# LFTS 5/3



## Flight of the arrow (Feb 11, 2008)

I’m in, same spot as yesterday for now, it’s breezy and it rained last night no gobbling on the roost so far this morning. The plan is to hunt here a few hours then move to the south side of the farm, good luck to anyone lucky enough to make it out today .
Flight


----------



## LabtechLewis (Nov 20, 2008)

The good news is I saw four longbeards fly down. The bad news is they watched me walk in and set up. They're safely on the other side of the property. For now. Maybe a different bird will sneak in. Only gobbles were following a crow. I hear hens.


----------



## Flight of the arrow (Feb 11, 2008)

Yesterday the gobbling was fast and furious, there was a bird that gobbles non stop with almost no break between gobbles. I told myself to go after that bird this morning, he is right where he was yesterday morning and he is going non stop. I sitting in the blind kicking myself because I didn’t want to get wet this morning.
Flight


----------



## LabtechLewis (Nov 20, 2008)

He did, in fact, slip in from the side. Wow, I was quick on the trigger! Turkey fever!


----------



## Flight of the arrow (Feb 11, 2008)

Looks like I’m all alone now, Congratulations Lab !

▶ Given information
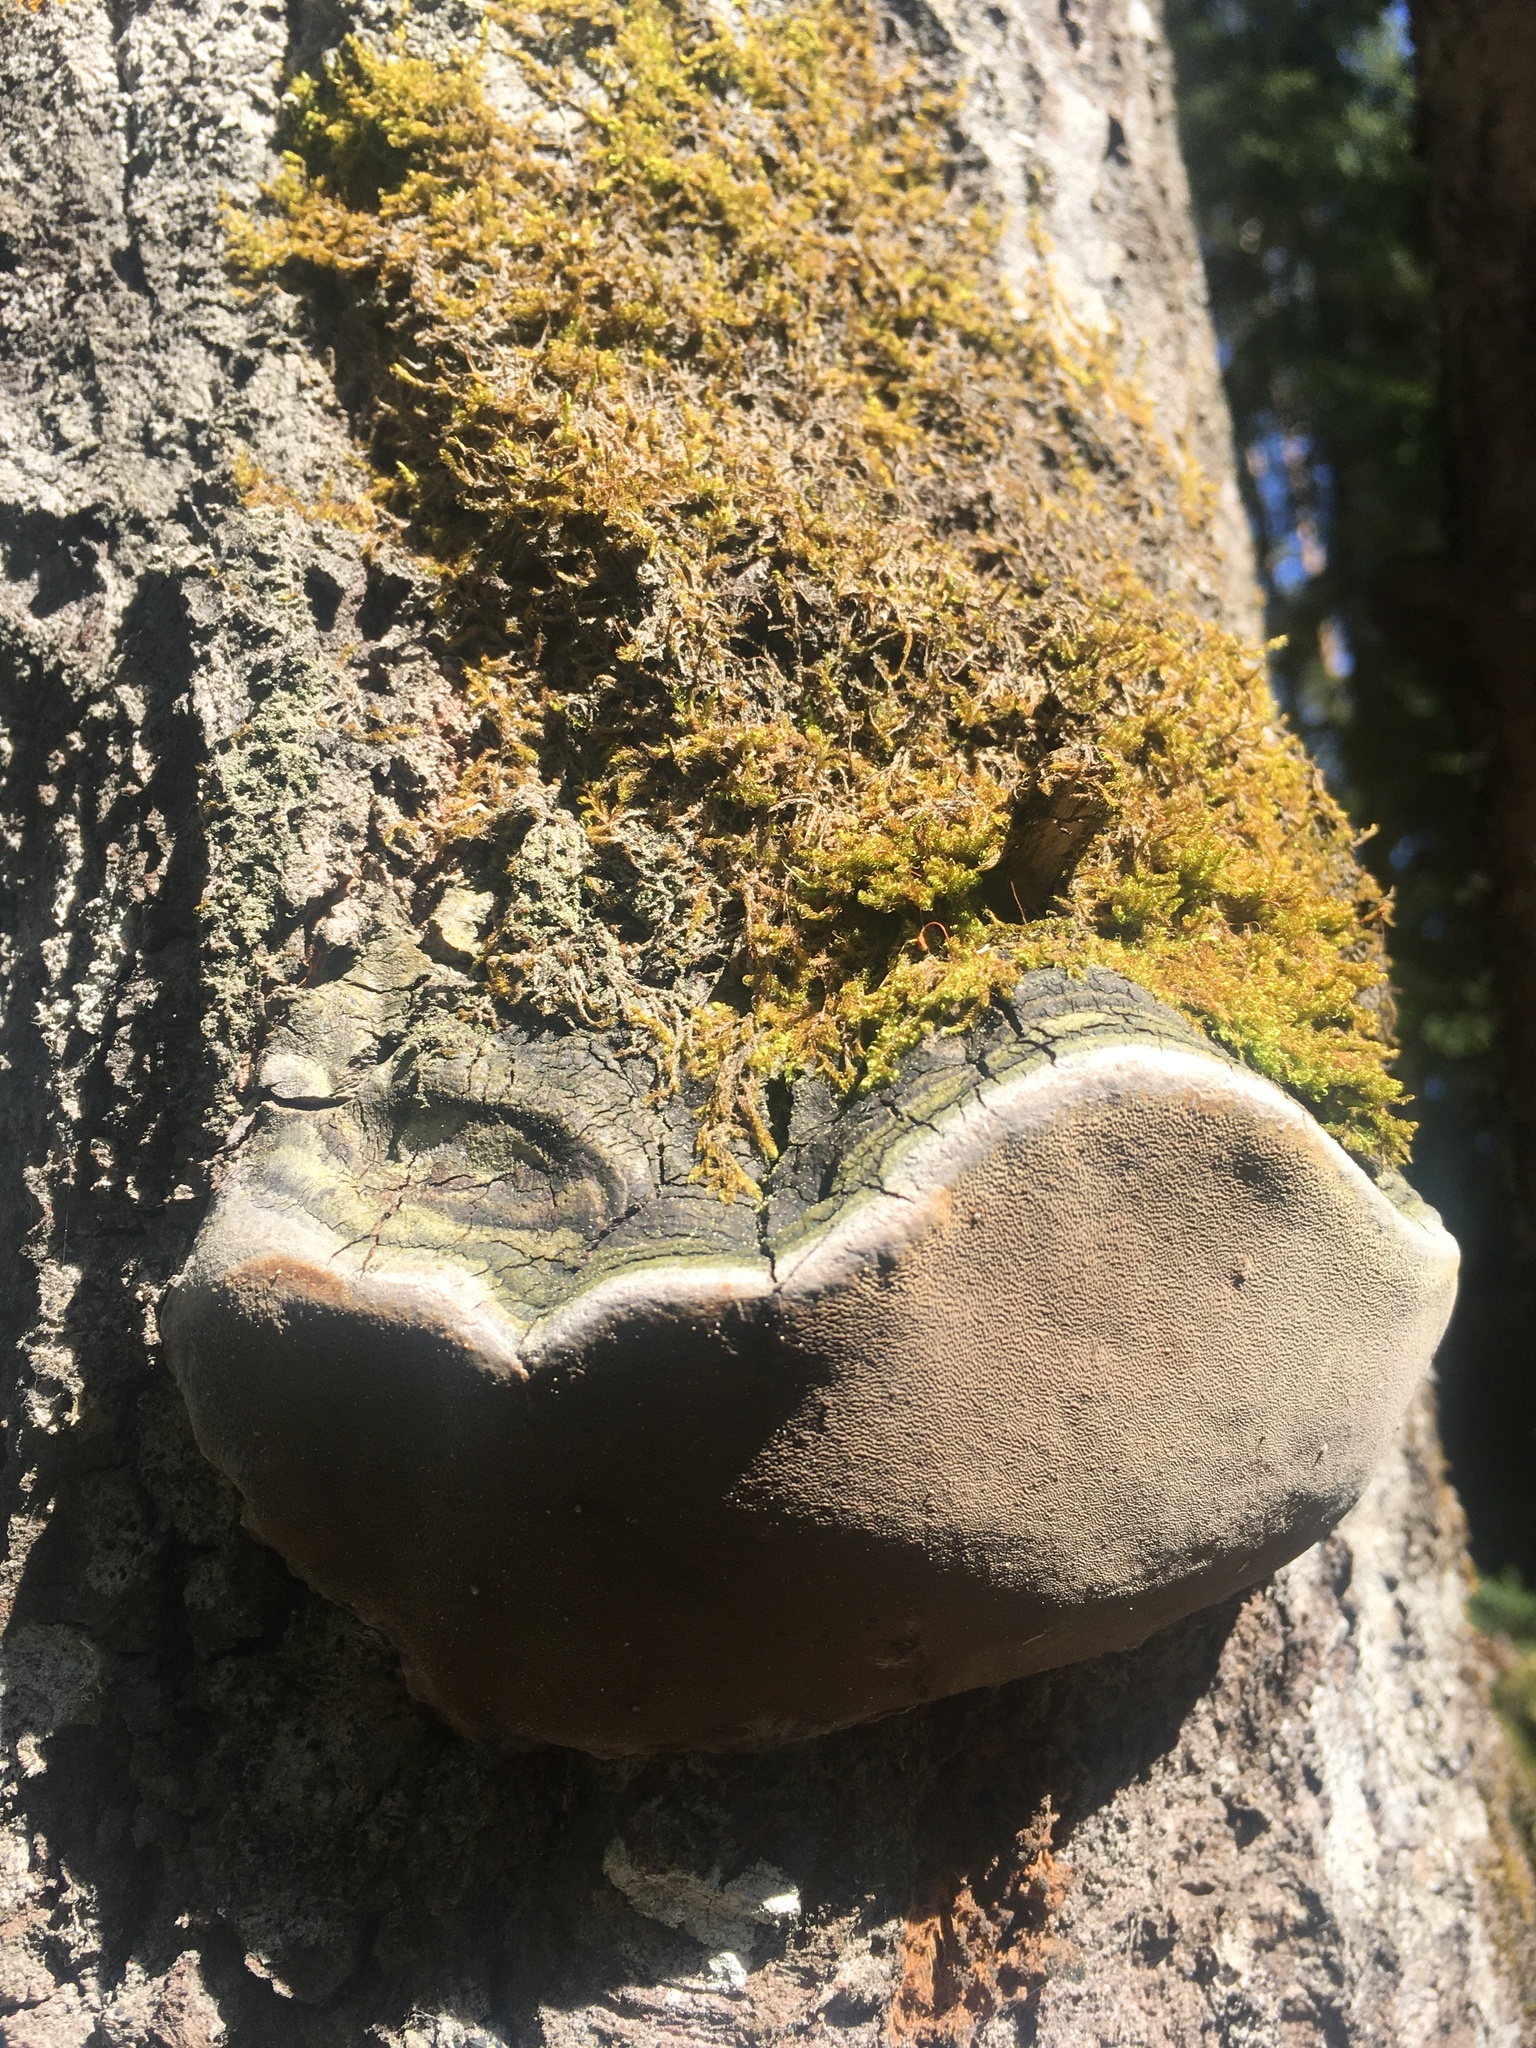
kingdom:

▶ Exercise 1
According to the turkey hunting thread, how many longbeards did LabtechLewis see fly down?
▶ Exercise 2
From the turkey hunting thread, retype everything from "I’m in, same" down to "I hear hens.".
The material after the turkey hunting thread is separate from it.

▶ Result 1
Four.

▶ Result 2
I’m in, same spot as yesterday for now, it’s breezy and it rained last night no gobbling on the roost so far this morning. The plan is to hunt here a few hours then move to the south side of the farm, good luck to anyone lucky enough to make it out today .
Flight


----------



## LabtechLewis (Nov 20, 2008)

The good news is I saw four longbeards fly down. The bad news is they watched me walk in and set up. They're safely on the other side of the property. For now. Maybe a different bird will sneak in. Only gobbles were following a crow. I hear hens.